(Electronic design automation data)
* * *
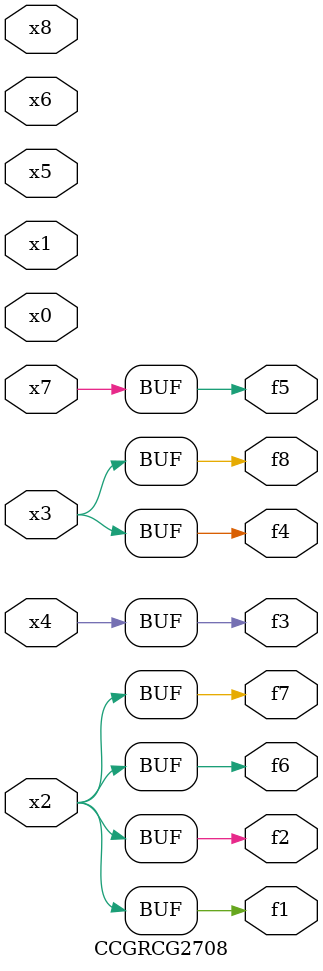
<source format=v>
module CCGRCG2708(
	input x0, x1, x2, x3, x4, x5, x6, x7, x8,
	output f1, f2, f3, f4, f5, f6, f7, f8
);
	assign f1 = x2;
	assign f2 = x2;
	assign f3 = x4;
	assign f4 = x3;
	assign f5 = x7;
	assign f6 = x2;
	assign f7 = x2;
	assign f8 = x3;
endmodule

</source>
* * *
### What you are asked to do
Restate the data word for word and exclude every picture.

### Answer below
<source format=v>
module CCGRCG2708(
	input x0, x1, x2, x3, x4, x5, x6, x7, x8,
	output f1, f2, f3, f4, f5, f6, f7, f8
);
	assign f1 = x2;
	assign f2 = x2;
	assign f3 = x4;
	assign f4 = x3;
	assign f5 = x7;
	assign f6 = x2;
	assign f7 = x2;
	assign f8 = x3;
endmodule

</source>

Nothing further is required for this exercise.